- [WRITTEN REQUEST] Pick out and copy every line below that contains the string "section". Match the case exactly.

(Collected data)
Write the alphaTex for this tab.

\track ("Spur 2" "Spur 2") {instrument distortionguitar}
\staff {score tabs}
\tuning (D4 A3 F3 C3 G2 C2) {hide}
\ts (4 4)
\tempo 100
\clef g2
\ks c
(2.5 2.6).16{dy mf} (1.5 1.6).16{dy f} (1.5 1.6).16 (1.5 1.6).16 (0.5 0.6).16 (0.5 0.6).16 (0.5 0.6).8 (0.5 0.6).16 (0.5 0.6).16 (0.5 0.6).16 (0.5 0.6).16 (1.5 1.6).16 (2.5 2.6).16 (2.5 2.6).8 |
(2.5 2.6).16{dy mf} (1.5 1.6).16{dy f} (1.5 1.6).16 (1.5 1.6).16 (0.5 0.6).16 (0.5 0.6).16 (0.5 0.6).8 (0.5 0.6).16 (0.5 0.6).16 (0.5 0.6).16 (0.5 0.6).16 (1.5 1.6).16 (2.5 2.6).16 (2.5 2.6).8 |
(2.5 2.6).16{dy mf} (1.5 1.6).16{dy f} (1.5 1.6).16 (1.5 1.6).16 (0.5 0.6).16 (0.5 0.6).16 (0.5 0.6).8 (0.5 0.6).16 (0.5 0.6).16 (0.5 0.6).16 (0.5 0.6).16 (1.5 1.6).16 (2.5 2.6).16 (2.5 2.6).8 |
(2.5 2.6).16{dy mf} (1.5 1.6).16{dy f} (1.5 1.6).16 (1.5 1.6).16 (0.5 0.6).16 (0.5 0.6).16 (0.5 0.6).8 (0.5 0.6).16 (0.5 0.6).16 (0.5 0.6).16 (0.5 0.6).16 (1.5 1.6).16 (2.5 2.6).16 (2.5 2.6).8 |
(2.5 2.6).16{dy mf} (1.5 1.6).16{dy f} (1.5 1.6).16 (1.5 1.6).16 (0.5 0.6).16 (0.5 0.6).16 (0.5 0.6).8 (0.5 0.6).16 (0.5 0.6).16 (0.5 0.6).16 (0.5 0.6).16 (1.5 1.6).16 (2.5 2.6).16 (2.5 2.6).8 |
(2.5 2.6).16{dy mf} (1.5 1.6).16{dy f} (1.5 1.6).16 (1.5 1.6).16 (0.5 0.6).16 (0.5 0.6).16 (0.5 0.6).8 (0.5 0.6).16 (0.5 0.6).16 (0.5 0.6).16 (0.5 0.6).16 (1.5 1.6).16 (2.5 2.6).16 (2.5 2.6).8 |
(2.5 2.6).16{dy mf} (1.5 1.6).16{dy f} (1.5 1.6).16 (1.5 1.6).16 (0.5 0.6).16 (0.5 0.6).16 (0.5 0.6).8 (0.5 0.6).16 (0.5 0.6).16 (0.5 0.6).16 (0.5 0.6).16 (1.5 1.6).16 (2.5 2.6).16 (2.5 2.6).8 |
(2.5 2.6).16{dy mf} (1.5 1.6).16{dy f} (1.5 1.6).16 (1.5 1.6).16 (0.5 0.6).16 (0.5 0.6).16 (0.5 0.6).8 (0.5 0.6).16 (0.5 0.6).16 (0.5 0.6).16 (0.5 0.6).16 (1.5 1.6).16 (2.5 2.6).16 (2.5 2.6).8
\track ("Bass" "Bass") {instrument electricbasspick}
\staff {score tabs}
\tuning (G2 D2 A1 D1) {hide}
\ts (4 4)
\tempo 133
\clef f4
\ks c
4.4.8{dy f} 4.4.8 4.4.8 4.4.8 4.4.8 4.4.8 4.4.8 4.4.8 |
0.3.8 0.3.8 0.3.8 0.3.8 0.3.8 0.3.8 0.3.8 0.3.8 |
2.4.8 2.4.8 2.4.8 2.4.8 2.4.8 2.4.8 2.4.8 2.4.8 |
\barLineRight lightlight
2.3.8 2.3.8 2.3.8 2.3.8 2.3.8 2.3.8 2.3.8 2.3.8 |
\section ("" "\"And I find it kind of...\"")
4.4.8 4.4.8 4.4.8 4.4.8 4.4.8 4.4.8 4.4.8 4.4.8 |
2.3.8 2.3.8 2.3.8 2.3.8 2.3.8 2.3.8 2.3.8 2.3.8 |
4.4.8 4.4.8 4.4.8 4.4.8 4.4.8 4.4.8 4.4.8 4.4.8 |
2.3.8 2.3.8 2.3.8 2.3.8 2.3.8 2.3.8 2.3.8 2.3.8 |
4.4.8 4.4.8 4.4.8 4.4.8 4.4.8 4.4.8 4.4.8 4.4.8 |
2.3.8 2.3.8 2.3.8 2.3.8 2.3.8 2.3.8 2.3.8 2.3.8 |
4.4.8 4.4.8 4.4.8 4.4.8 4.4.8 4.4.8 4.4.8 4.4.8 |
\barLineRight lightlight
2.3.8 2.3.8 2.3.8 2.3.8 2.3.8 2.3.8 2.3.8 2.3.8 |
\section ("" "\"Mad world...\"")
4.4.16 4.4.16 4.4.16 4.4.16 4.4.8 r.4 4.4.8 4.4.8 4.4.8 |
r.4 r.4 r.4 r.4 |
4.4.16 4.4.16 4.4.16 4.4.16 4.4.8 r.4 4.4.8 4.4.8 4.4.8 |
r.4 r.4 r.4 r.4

- [SOLUTION FOR THIS EXERCISE]
\section ("" "\"And I find it kind of...\"")
\section ("" "\"Mad world...\"")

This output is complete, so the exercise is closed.